TO DO:
Your task is to write out every line of the data exactly. Drop the pictures.

DATA TO PROCESS:
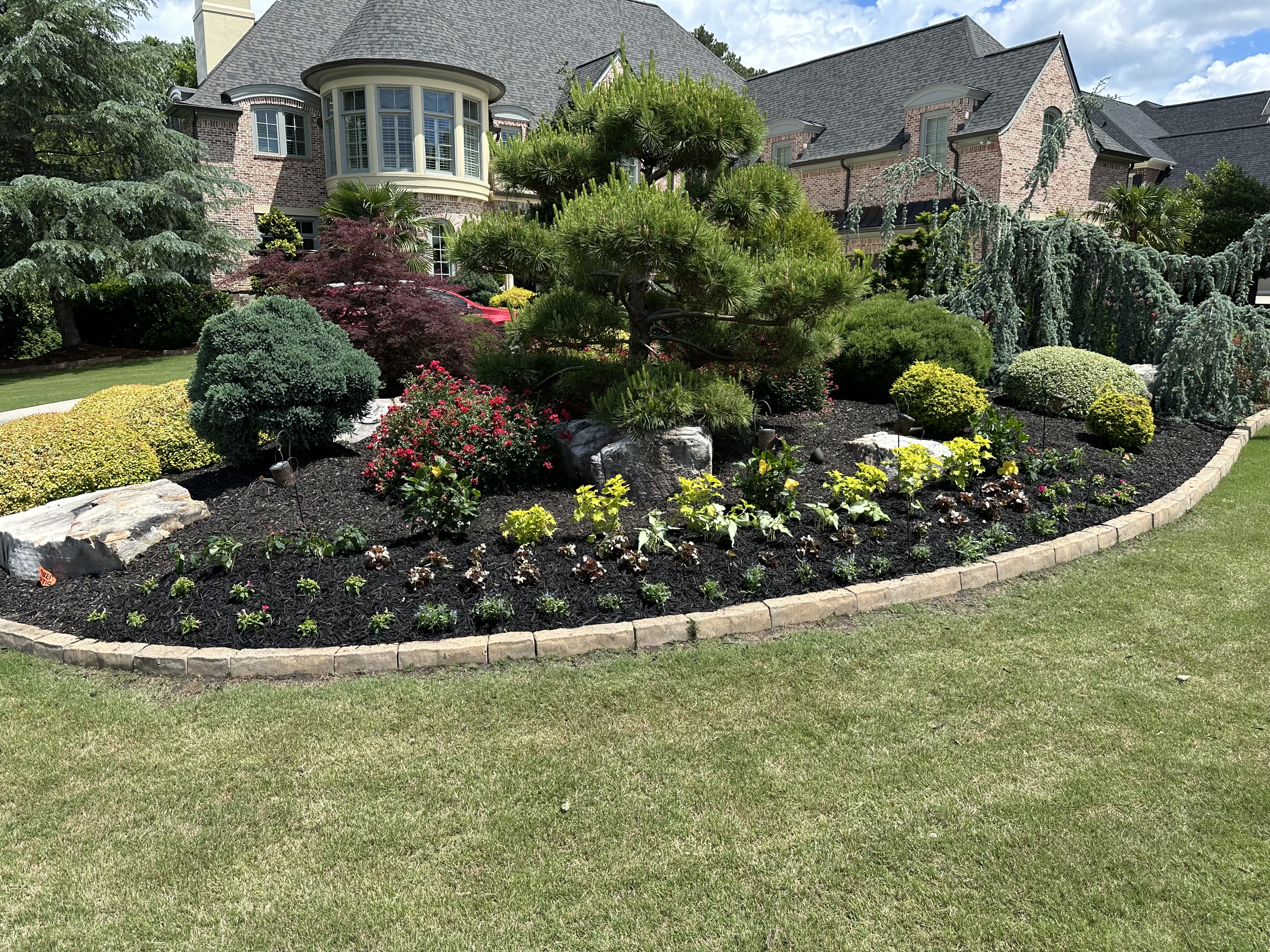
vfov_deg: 56.8
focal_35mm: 24
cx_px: 635
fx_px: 881
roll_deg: -0.6
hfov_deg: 71.6
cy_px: 476
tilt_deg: -11.2
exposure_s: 1/2882
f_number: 1.78
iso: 80
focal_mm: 6.86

ANSWER SECTION:
vfov_deg: 56.8
focal_35mm: 24
cx_px: 635
fx_px: 881
roll_deg: -0.6
hfov_deg: 71.6
cy_px: 476
tilt_deg: -11.2
exposure_s: 1/2882
f_number: 1.78
iso: 80
focal_mm: 6.86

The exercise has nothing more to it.